Iced tea is not popular in Canada. You’ll never get unsweetened, and if you ask for iced tea with a meal, and no one does, you’ll be brought a can of Lipton.

To be fair, at conference breakfasts, they ALWAYS have orange juice.

I’ve been to conferences where every place setting had a glass of ice tea next to the glass of water. I’ve certainly also been to conferences that didn’t serve ice tea. I’m trying to think if I’ve noticed any changes over time, but I’m not sure. I always assumed it was regional.

Ice tea seems like a normal thing to put out, though, because the marginal cost of a glass of it is very low, so it’s not like it feels terribly wasteful if a lot of it gets thrown out.

It also seems like a “normal beverage” to me, in a way that soda or juice doesn’t. Those feel like things where people want this type or that type, whereas ice tea (with sugar in the side) is sort of neutral. That being said, it’s not a default beverage where I live.

Aha! This is one of the things I’m wondering. Do we have any notion of what the regional breakdowns might be?

To me it’s odd, because I perceive iced tea as being a lot less popular than ice water, hot coffee, hot tea, and sodas.

At these conferences I’d say 60-90 percent of the iced tea glasses are left untouched.

But it might be just a question of practicality as some have suggested.

Coffee isn’t a “with lunch” beverage. Coffee is with breakfast, on a break, or after lunch or dinner. Indeed you can get a coffee at the end of the banquet.

hot tea, similarly, is not a with lunch drink. It’s a breakfast and afternoon break drink.

Sodas might be too difficult to serve at a large catered meal.

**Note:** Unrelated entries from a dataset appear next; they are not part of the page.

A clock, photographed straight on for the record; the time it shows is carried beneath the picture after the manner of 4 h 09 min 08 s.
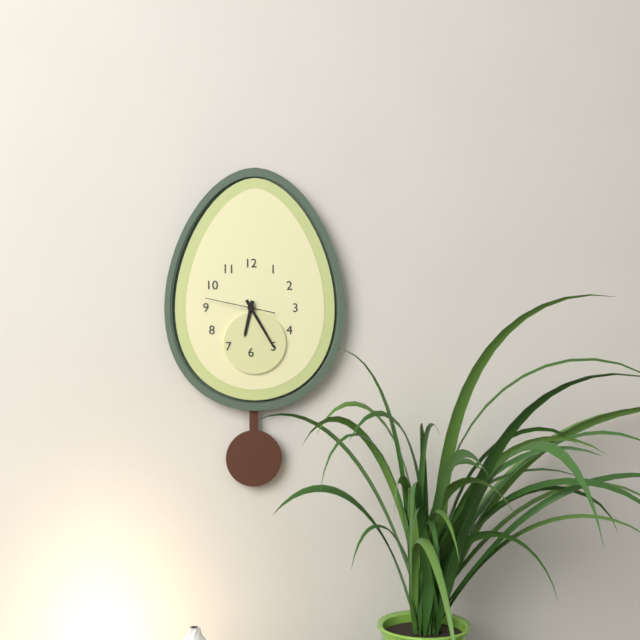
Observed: 6 h 25 min 47 s
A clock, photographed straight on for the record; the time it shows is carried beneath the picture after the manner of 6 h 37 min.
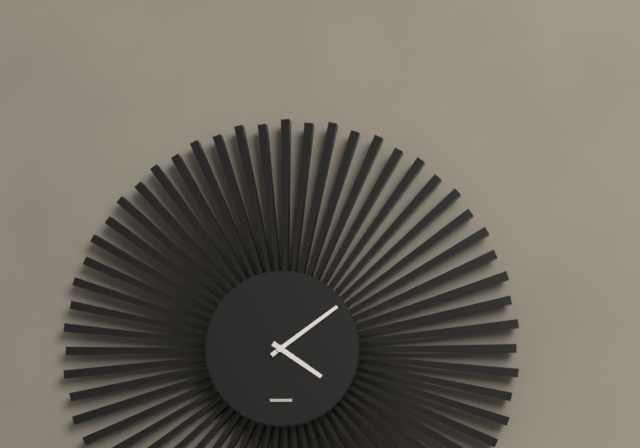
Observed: 4 h 09 min
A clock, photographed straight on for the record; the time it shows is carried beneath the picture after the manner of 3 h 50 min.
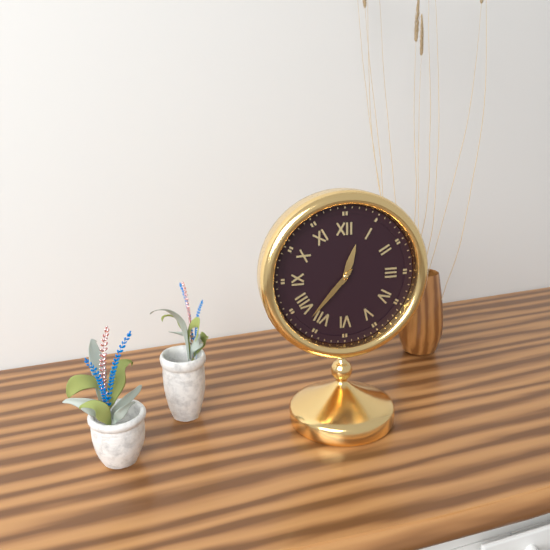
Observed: 12 h 37 min
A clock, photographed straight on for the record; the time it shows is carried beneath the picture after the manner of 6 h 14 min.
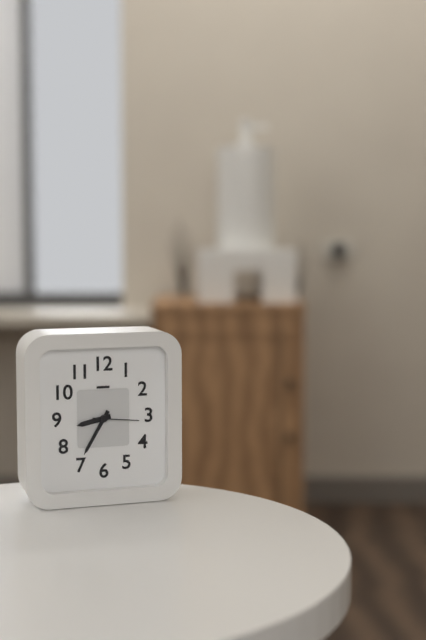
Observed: 8 h 35 min
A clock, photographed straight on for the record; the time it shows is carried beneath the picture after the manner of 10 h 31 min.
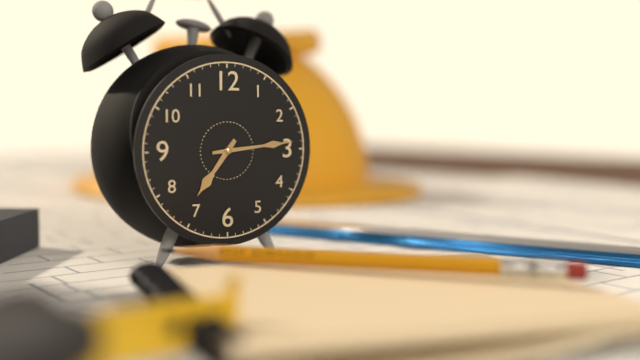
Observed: 7 h 14 min
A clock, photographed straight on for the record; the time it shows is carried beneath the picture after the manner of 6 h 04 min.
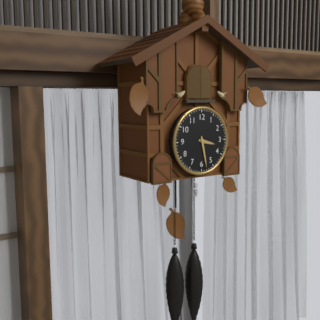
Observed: 3 h 28 min
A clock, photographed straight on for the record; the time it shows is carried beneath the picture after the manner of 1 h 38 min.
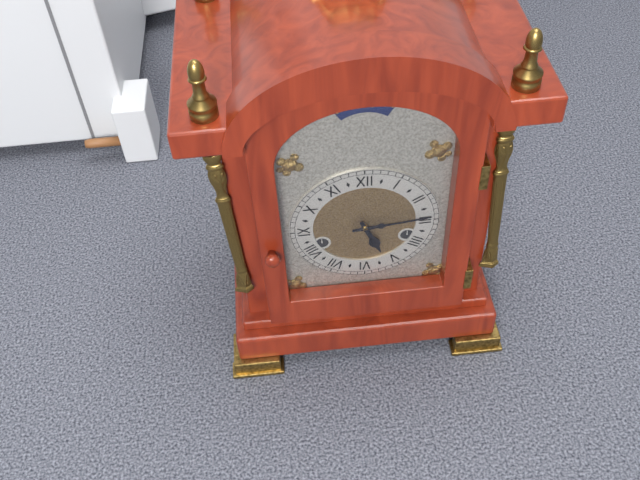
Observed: 5 h 14 min
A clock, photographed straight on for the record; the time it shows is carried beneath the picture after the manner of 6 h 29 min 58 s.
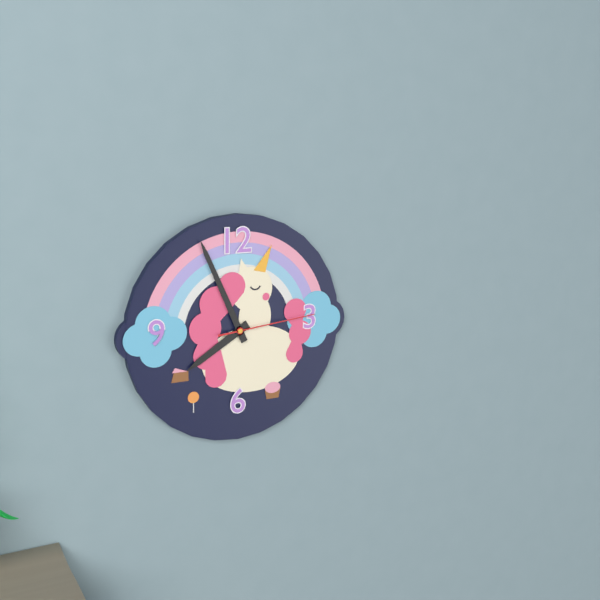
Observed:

Late 1990s, though certainly it varied from region to region and even venue to venue. I noted the nationwide spread with perhaps more interest than most people.

I grew up in Texas, and found it odd that northerners in the mid-1980s still treated iced tea as some exotic specialty. Waiters would tell me it was seasonal, as if teabags were migratory. On more than one occasion, I had to order hot tea and a glass of ice.

Interestingly, since 2005 I’ve watched sparkling water make a similar rollout, from being something you could only get a few places in New York City and California to being available in 7-Elevens (at least in most big cities), with two dozen variants now sold in most supermarkets.

My experience has been that for conferences with served lunches (as opposed to buffets) a pitcher of iced tea sits with a pitcher of water at the center of the table. This has been true since at least the mid '80s. Especially true in the South where iced tea is standard, and often better than in the north. (Said as an iced tea lover.)
Why? What other drink is cheap enough to serve in a pitcher? Even if you wanted to serve soft drinks, which would be very expensive, there is a lot more variation in preferences.
I have seen iced tea placed with the table settings, but only at more high scale and expensive venues.

That’s weird. I don’t think I’ve ever seen iced tea at a conference unless it was some huge buffet. Generally I see coffee, ice water, often sparkling water and Diet Coke.

And where did these conferences take place?

The conferences I’m talking about are in the Washington, D.C., area, so it might be a Southern region iced tea culture thing.

I’ve never seen any kind of soda served at a table. In a buffet, then there is often a table or bucket full of canned soda.

When I was growing up in Ohio, iced tea was standard.

What do you mean by that? You ere served iced tea without having to ask for it? Where? Were you attending conferences as a child? Or do you mean At people’s homes? In restaurants?

At every conference that puts ice tea on the table (and most others) someone comes by around dessert serving coffee, and if you ask you can get hot tea or decaf instead of the coffee.

Iced tea was served at my home, often at other people’s homes, at school banquets, and at restaurants. I wasn’t at many restaurants because we couldn’t afford to eat out often. I didn’t go to conferences (or even exactly know what they were).